In the request, submitted on Monday, Odebrecht declared colossal debts of 98.5 billion reais ($22.3 billion), of which 84 billion reais would be subject to restructuring negotiations.
It is the largest such recovery request in Brazil’s history, eclipsing telecom provider Oi’s 64 billion reais process three years ago.
The recovery process aims to find a viable way for a debtor to continue its operations while giving it time to restructure its debt.
The goal is “avoiding bankruptcy,” lawyer and recovery specialist Daniel Amaral told AFP, adding that talks with creditors could last 12 to 18 months.
As well as the controlling Odebrecht conglomerate (ODB) the procedure includes around 20 separate companies within the group but leaves out certain major ones including the construction arm, OEC (Odebrecht Engenharia y Construcao) and petrochemicals affiliate Braskem.
Odebrecht’s main creditors are Brazilian banks Banco Nacional de Desarrollo, Banco do Brasil and Caixa Economica Federal, as well as bondholders.
The company has 60 days to submit a repayment proposal.
Founded in 1944, Odebrecht S.A. has long been one of Brazil’s economic giants, building everything from the Miami Heat basketball arena to a hydroelectric dam in Angola.
It fell into turmoil in 2014 when it was embroiled in the wide-ranging Car Wash corruption scandal and has since admitted paying almost $800 million in bribes in a dozen mostly Latin American countries.
It was the biggest corruption scandal in Brazil’s history and two former presidents have been caught up in it.

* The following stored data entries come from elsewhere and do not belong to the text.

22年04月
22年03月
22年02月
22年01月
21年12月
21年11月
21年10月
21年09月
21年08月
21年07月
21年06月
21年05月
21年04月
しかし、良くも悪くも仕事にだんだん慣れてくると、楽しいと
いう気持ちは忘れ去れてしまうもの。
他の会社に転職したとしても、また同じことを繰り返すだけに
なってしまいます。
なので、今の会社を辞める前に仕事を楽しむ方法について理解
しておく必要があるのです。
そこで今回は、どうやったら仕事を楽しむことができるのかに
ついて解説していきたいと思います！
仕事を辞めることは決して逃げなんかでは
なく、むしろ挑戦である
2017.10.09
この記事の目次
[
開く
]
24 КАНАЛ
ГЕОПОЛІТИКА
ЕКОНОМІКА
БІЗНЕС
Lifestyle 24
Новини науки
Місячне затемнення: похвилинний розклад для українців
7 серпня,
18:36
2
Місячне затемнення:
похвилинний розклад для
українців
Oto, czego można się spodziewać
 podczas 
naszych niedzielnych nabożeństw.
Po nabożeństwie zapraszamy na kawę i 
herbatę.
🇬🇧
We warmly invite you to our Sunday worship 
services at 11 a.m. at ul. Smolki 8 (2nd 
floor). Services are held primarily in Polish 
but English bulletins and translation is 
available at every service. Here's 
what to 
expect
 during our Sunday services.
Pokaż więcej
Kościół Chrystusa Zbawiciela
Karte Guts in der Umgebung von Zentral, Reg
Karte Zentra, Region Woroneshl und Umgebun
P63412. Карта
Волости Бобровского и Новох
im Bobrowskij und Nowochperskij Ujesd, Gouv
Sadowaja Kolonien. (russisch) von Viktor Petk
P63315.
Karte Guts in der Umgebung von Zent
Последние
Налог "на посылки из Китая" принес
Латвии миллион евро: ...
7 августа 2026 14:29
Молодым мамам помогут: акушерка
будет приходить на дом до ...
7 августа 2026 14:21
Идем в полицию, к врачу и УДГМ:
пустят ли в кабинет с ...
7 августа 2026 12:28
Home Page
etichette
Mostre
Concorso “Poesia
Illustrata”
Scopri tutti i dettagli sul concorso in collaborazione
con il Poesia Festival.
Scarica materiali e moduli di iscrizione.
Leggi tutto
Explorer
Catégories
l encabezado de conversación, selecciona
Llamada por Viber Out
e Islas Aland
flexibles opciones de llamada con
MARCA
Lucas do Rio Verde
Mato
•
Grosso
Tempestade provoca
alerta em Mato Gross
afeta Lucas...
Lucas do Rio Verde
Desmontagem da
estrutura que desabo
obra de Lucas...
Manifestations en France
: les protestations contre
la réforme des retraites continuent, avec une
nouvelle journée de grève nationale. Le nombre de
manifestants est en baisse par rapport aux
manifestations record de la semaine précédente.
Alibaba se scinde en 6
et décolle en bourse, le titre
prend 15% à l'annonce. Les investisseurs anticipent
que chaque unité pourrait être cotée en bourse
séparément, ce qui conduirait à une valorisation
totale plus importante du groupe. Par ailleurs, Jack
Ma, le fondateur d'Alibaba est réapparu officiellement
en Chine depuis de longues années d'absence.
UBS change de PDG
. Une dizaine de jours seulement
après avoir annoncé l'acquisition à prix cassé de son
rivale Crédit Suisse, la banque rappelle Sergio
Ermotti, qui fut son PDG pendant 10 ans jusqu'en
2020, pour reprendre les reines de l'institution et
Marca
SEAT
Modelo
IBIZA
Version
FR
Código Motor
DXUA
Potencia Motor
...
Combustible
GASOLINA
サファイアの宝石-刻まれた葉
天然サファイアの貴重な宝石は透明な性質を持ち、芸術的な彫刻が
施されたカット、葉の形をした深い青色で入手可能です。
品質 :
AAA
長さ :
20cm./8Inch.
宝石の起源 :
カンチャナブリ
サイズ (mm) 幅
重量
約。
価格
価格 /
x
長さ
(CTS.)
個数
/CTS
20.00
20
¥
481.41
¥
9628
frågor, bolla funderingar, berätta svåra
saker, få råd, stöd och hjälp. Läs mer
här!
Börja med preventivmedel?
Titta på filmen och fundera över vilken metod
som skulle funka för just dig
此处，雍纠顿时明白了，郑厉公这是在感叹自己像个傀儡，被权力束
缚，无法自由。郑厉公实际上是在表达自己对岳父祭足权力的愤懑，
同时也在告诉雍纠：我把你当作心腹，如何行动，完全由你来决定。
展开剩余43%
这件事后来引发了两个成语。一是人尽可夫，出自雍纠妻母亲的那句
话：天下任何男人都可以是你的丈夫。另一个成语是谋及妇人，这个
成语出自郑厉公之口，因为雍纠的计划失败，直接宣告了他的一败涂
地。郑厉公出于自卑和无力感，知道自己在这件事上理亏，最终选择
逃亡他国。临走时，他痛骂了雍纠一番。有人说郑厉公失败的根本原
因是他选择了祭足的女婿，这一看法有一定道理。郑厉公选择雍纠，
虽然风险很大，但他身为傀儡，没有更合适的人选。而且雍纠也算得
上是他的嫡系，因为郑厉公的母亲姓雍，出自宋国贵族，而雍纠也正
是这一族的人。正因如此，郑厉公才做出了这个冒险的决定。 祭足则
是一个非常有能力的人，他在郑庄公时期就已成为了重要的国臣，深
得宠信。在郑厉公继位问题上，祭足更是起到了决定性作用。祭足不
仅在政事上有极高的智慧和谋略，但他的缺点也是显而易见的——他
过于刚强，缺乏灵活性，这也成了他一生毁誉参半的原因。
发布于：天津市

Luiz Inacio Lula da Silva (2003-10) is serving an eight-year, 10-month prison sentence for accepting a bribe while Michel Temer (2016-18) has spent two brief periods in preventative detention while he is investigated over corruption and money laundering.
Odebrecht’s request for bankruptcy protection was precipitated by the suspension of the sale of the group’s interest in Braskem — a joint petrochemical company formed with Petrobras — to Dutch firm LyondellBasell, and the May filing for bankruptcy protection by Odebrecht Atvos, the second-largest ethanol producer in the country.